I heard about the shooting rampage Friday afternoon through Facebook messages on my phone. People kept referencing a tragedy in Connecticut, so I pulled up an article that reported several shot, two confirmed dead. I gasped and then put my phone away and played with Ollie. It was hard not to tune into the live coverage, but I was hanging out with itty bitty eyes and ears. Later that night I found out about all the fatalities.
It's horrible. It's maddening. It's something I can't really wrap my brain around, nor would I expect my child to. Tom and I are super aware of what we watch -- and discuss -- in front of our brood. We don't turn on the News at home while the kids are awake. Our local tri-state coverage (NY, NJ, CT) is chock full of crime stories on a regular day. Children simply don't need to see it. Buby is sweet, sensitive and empathetic. He feels everything and always points to the good in others. Bleu is curious, smart and detail-oriented, but she has a tendency to over think, focus on the negative, and worry enough for all of us. We generally keep the television off Monday through Friday, at least until after the babes are asleep in their cozy nests. (Don't feel too bad for them. They get their Curious George and Strawberry Shortcake on the weekends while we wait for the oven timer to ding.)
I went to bed agonizing about the shooter. I wondered about his mom, his dad, his brother, and WHAT could have happened in his life to bring him to this point. If I thought too much about all those six and seven year olds I would be sick. It hits too close to home. I imagine that's how everyone (from a distance) felt as this horror unfolded. Confused and heartbroken. Grateful.

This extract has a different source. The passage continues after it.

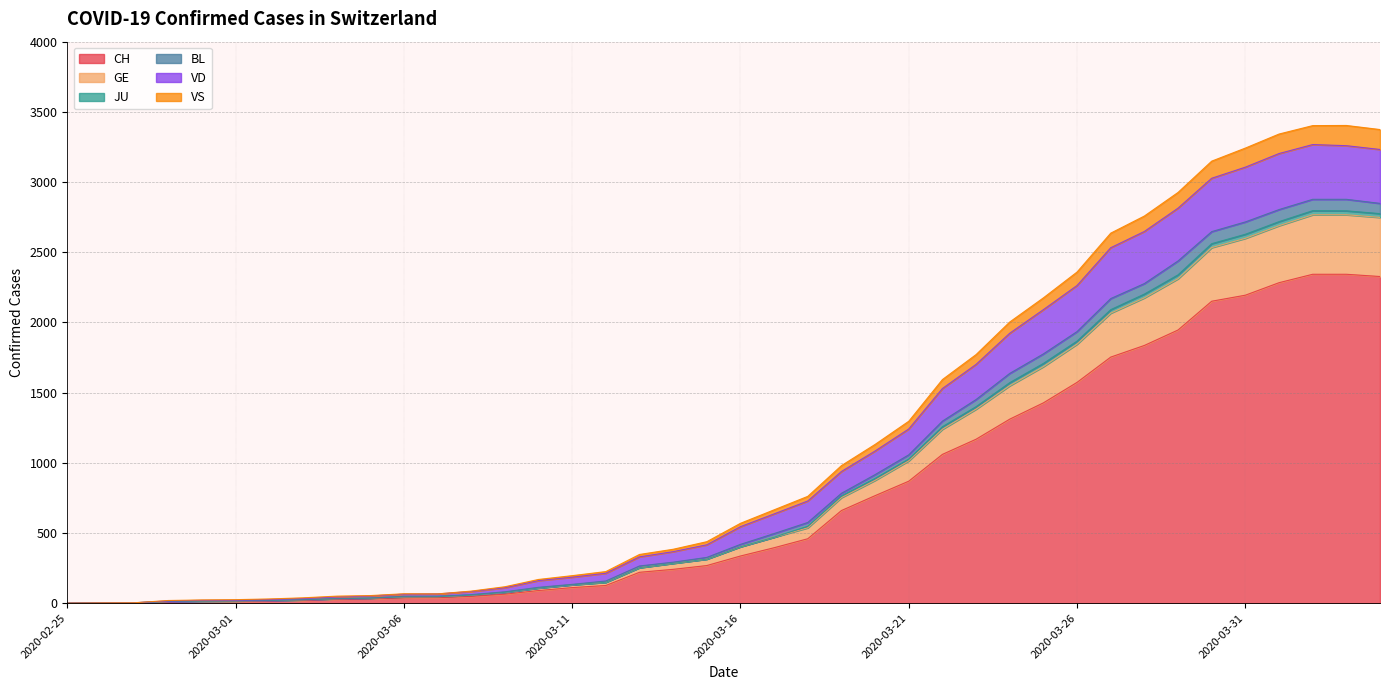

What position from the right is 2020-03-01?

35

Worried. Sick and tired. It's devastating to think how life as we know it can change in an instant. How there are plans (in this world that involve our babies) that we don't make ourselves. My daughter thrives on predictability and routine, as I'm sure do most of the students at Sandy Hook Elementary. I keep thinking that nothing about their lives now will feel predictable or routine, and my heart aches for them as they start to navigate their way to a new normal.
Sunday afternoon Buby overheard someone else mention "school shooting" and immediately asked me about it. I had to tell him and his sister the absolute basics... "there was an incident at a school far far away... kids were hurt... and people all over are very sad about it." Buby responded, "was it a bad guy?" I said, "yes." He said, "did he have a g-u-n?" (Note: Buby spells this word, because in his mind it's sort of like the "h" word, the "s" word, and the "u" word.) I said, "yes." Bleu was not paying attention, and that seemed to be enough of an explanation for Buby. I prayed that his older classmates wouldn't discuss the details of it the following day, either during school or in Academics Club afterwards. Luckily they did not.
Bleu certainly doesn't need a reason to feel unsafe in her daily environment. When we do someday decide to expose our children to nightly news -- unfiltered by us -- I will try to remember the Mr. Rogers quote. It's a nice sentiment. Still, I wish they never had to know these things happen. Violence is a horrible thing to know, whatever age you are.